Question

I try realloc but it didn't work

this is the code. thanks for your help

trial = malloc (4 * sizeof(int));

trial[0] = 1; trial[1] = 4;trial[2] = 7;trial[3] = 11;

trial = (int*)realloc(trial, sizeof(int) * 5);
trial[sizeof(trial)-1] = 23;

int a;
for(a = 0; a < sizeof(trial); a++){
        printf("TRIAL %d \n", trial[a]);
}

And the output look like this

TRIAL 1 
TRIAL 4 
TRIAL 7 
TRIAL 23 

It should be

TRIAL 1 
TRIAL 4 
TRIAL 7 
TRIAL 11
TRIAL 23 
Was it helpful?

Solution

The problem is that sizeof does not tell you how many elements are in the array; it tells you how much space the pointer (which points to the first element) takes up. So sizeof(trial) == sizeof(int*), and not the number of elements. You need to store the length separately.

OTHER TIPS

sizeof will return sizeof(int *), which is the size of the pointer. You will have to keep track of the size of the pointer seperately.

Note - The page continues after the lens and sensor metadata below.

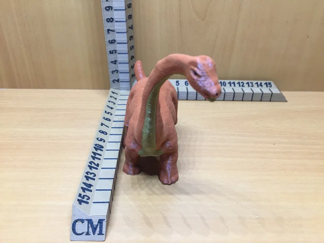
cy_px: 122
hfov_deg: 61.7
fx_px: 271
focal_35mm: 29
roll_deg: -2.4
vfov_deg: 48.2
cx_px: 162
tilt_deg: -33.6
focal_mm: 4.15
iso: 100
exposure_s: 1/10
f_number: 2.2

Also, you should not return realloc() to the pointer you are reallocating. If realloc returns NULL, it will not modify the pointer and you will lose it. It is best to use a temporary pointer as follows:

int *p;
int *tmp;
/*...*/
tmp = realloc(p, NEW_SIZE);
if (tmp != NULL) p = tmp;
else { /*...*/ }

sizeof() on dynamically allocated memory only returns the size of the type, not the size of the block allocated. So sizeof(trial) in this case will return 4, the size of an int*.

sizeof returns the size of the type, in this case the size of an int * which I assume is 4 bytes. So you are making the array size 5, but you are setting element (4 - 1) to 23. You'll need to keep track of the size of the array through a variable.

sizeof(trial) == a constant (probably 4 or 8). It won't be the count of elements you allocated.

You need something like

int n = 100;
trial = realloc(trial, n*sizeof(*trial));

trial[n-1] = K;  // K is some number.